[BRIEF] The line with "- ✅ N/A - No logging", the line with "- [x] **Module", and all lines between them in the material below: return these exactly, and no others.
========
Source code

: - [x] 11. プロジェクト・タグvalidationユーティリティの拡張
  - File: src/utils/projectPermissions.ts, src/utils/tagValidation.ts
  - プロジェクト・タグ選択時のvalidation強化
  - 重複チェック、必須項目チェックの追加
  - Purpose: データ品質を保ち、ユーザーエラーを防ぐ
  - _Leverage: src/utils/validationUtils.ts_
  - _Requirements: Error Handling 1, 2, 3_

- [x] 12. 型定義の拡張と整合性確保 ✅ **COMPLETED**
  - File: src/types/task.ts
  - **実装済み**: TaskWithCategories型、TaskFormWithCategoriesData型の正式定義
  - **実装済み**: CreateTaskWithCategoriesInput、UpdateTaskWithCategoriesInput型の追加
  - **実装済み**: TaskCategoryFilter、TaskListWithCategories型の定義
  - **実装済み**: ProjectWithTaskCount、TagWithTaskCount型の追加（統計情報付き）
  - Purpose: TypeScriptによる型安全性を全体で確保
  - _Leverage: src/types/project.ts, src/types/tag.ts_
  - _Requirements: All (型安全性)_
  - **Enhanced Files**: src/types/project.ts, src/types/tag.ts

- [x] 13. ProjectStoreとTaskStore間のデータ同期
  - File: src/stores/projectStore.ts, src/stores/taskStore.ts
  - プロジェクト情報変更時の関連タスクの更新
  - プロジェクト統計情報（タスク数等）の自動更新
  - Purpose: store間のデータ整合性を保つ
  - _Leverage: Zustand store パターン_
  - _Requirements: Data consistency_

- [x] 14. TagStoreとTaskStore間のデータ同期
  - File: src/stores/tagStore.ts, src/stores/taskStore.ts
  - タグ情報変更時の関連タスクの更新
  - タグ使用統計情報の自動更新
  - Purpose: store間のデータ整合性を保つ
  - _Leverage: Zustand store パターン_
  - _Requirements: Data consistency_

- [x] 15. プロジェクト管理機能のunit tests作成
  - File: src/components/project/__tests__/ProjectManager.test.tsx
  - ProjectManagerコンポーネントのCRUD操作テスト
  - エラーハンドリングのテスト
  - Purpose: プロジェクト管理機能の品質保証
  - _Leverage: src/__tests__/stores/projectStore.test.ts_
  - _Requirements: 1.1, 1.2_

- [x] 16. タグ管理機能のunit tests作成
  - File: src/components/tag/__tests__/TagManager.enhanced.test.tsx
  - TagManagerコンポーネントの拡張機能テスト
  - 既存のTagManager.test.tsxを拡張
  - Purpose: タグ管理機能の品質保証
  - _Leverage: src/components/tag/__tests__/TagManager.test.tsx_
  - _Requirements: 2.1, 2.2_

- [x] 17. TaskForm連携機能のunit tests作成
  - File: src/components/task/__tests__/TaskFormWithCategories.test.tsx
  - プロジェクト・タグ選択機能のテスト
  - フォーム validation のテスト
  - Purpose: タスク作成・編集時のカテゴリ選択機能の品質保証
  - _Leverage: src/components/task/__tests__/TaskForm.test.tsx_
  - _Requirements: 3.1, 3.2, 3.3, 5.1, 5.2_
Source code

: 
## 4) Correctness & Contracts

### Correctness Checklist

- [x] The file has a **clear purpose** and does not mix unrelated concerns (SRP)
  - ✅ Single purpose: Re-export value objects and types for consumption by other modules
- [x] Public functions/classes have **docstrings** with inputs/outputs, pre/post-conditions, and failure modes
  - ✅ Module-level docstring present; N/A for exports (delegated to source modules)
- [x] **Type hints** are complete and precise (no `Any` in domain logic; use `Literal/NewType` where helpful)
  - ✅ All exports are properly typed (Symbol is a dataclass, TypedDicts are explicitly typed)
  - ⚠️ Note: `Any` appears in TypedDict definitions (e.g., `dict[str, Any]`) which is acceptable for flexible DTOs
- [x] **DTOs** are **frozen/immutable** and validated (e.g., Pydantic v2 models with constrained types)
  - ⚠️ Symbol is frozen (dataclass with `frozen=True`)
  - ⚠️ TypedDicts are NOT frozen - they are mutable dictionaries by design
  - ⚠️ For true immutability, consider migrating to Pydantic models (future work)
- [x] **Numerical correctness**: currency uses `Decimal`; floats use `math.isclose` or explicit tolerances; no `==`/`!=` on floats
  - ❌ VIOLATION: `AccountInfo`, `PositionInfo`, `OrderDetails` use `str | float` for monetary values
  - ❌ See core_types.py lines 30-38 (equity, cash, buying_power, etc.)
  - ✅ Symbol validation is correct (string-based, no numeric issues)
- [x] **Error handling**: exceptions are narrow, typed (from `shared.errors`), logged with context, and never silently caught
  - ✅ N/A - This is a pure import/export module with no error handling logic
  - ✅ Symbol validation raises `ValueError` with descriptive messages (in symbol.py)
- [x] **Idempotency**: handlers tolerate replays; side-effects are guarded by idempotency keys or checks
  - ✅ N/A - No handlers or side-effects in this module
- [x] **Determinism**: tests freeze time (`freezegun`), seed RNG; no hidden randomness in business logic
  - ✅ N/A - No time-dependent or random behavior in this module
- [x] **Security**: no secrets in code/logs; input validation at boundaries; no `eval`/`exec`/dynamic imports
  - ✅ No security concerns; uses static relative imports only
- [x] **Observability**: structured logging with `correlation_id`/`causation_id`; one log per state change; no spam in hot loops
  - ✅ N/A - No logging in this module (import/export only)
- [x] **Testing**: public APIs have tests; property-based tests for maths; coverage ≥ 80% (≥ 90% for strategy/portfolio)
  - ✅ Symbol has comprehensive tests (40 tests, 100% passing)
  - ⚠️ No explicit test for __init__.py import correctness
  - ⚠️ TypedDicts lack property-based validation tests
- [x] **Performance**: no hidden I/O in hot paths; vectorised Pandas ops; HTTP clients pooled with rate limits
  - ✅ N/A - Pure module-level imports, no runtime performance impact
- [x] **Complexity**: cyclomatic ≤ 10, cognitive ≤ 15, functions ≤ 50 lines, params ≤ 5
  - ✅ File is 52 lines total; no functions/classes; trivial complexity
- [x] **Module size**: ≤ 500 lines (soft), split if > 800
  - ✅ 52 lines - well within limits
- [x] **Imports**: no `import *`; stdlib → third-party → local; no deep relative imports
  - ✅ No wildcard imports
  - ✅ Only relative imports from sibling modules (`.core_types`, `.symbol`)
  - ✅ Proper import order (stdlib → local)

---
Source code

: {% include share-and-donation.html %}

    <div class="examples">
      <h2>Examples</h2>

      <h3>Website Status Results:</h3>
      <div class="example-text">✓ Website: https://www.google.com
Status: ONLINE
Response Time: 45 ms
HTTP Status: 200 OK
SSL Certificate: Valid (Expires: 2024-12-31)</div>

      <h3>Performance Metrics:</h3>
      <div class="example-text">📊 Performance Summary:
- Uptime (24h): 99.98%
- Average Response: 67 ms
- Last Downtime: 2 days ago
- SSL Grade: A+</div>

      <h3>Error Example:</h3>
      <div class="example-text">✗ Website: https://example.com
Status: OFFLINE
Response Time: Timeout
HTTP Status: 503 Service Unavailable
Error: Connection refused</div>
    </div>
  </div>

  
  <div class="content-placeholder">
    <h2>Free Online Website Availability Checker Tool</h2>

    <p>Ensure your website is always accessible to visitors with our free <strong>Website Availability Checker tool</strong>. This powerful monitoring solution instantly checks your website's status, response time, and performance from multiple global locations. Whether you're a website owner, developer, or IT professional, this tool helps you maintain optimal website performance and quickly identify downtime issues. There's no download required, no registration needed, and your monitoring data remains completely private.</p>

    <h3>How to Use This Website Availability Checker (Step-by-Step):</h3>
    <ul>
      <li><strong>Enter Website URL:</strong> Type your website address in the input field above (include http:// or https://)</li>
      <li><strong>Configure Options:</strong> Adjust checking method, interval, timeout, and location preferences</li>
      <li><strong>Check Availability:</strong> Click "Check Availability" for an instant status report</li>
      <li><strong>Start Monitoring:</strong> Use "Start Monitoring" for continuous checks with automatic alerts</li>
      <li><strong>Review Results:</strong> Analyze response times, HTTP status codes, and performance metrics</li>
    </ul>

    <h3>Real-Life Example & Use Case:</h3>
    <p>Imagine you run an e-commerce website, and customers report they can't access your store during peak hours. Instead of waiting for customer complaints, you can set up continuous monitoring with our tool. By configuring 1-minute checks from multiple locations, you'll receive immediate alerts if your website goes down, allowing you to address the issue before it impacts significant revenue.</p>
========
[ANSWER AREA]
  - ✅ N/A - No logging in this module (import/export only)
- [x] **Testing**: public APIs have tests; property-based tests for maths; coverage ≥ 80% (≥ 90% for strategy/portfolio)
  - ✅ Symbol has comprehensive tests (40 tests, 100% passing)
  - ⚠️ No explicit test for __init__.py import correctness
  - ⚠️ TypedDicts lack property-based validation tests
- [x] **Performance**: no hidden I/O in hot paths; vectorised Pandas ops; HTTP clients pooled with rate limits
  - ✅ N/A - Pure module-level imports, no runtime performance impact
- [x] **Complexity**: cyclomatic ≤ 10, cognitive ≤ 15, functions ≤ 50 lines, params ≤ 5
  - ✅ File is 52 lines total; no functions/classes; trivial complexity
- [x] **Module size**: ≤ 500 lines (soft), split if > 800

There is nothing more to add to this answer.